Excerpt:
Review by Dick Heath
5 stars There are two jazz rock albums of the 90's which I rate highly: 'Octave of The Holy Innocents' and the difficult to find 'Save The Robots' by Conrad Schrenk's Extravaganza.

'Octave' was recorded in the early 90's, when Hellborg was crossing and recrossing many music boundaries, in his musical experimentations and fortunately many ended up on record. Hellborg here is joined by the original Santana drummer Michael Shrieve, (by this time having had 15 years as an independent musician), and a young, then unknown, Buckethead (a connection no doubt made because of Hellborg's collaborations with Bill Laswell - e.g. check out Praxis).

What makes this a very special jazz rock album, is the unusual combinations of instruments: acoustic bass guitar (Hellborg) and acoustic guitar (Buckethead). Both guitarists will pleasantly shock with their sheer speed of attack and complex playing - this is both an essential album for acoustic shredders and those who desire to know what one of the best acoustic bass guitarists in the world can do. And Michael Shrieve - always an individual drummer - his playing is a delight, complimenting Hellborg and Buckethead perfectly.

Hellborg wrote the following to describe the reasons for writing and recording this album, and the anger clearly expressed in the words with be heard clearly expessed in the playing:

"In a World of premeditated mass murder by governments, of rampant pedophilia, of values turned inside out by media tycoons in order to make money, of torture and unchecked genocide. Who is innocent? Who will protect the innocents? And who will stand up and face the grotesque explanations of why a 10-year-old girl walking to buy bread is shot in the back by a soldier, why parents molests their own children. How can a soldier who is somebody's brother rape.

Input data:
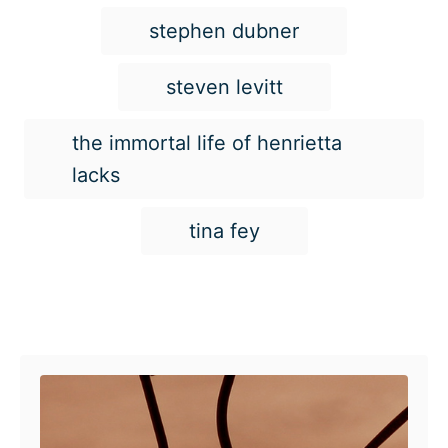
stephen dubner
steven levitt
the immortal life of henrietta
lacks
tina fey
Post navigation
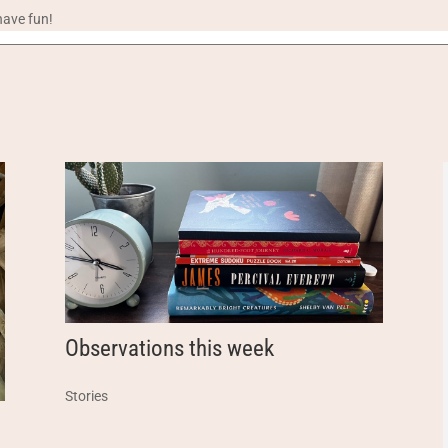
have fun!
Observations this week
Stories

Parts of the exercise:
1. Translate this sentence from the album review into Spanish: "There are two jazz rock albums of the 90's which I rate highly: 'Octave of The Holy Innocents' and the difficult to find 'Save The Robots' by Conrad Schrenk's Extravaganza."
2. Pick up the album review where it stops and carry it on.

Answers below:
1. Hay dos álbumes de jazz rock de los años 90 que valoro mucho: 'Octave of The Holy Innocents' y el difícil de encontrar 'Save The Robots' de Conrad Schrenk's Extravaganza.

2.
Why can people be annihilated in the name of God the merciful.

Is it a consequence of these peoples evil? Are they aware that they are evil? Is their evil maybe only somebody's perception? Are they maybe just defending their own truth against somebody else's evil or truth. Who is pure? Who is innocent? We need to protect innocence. Not only individuals rights to be innocent but also innocence as a source of beauty, creativity and wisdom."

This is one of my rare 5 star albums.

Comment must be made of the remix/remaster "Represented" version of 'Octave', released 11/12 years after the original. Hellborg on the Bardo Records site states: "When looking over the tapes of these sessions I discovered tracks that I did not use the first time around. So there are no extra songs on this reissue, but a fundamental reworking of all the compositions of the first release. Some new light on this music that I did with 2 of my absolute favorite musicians". Personally vocals of sorts find their way into the background, seemingly randomly, while not annoying can be distracting and do not add to the original release of the early 90's; (hence I rate this version 4 star).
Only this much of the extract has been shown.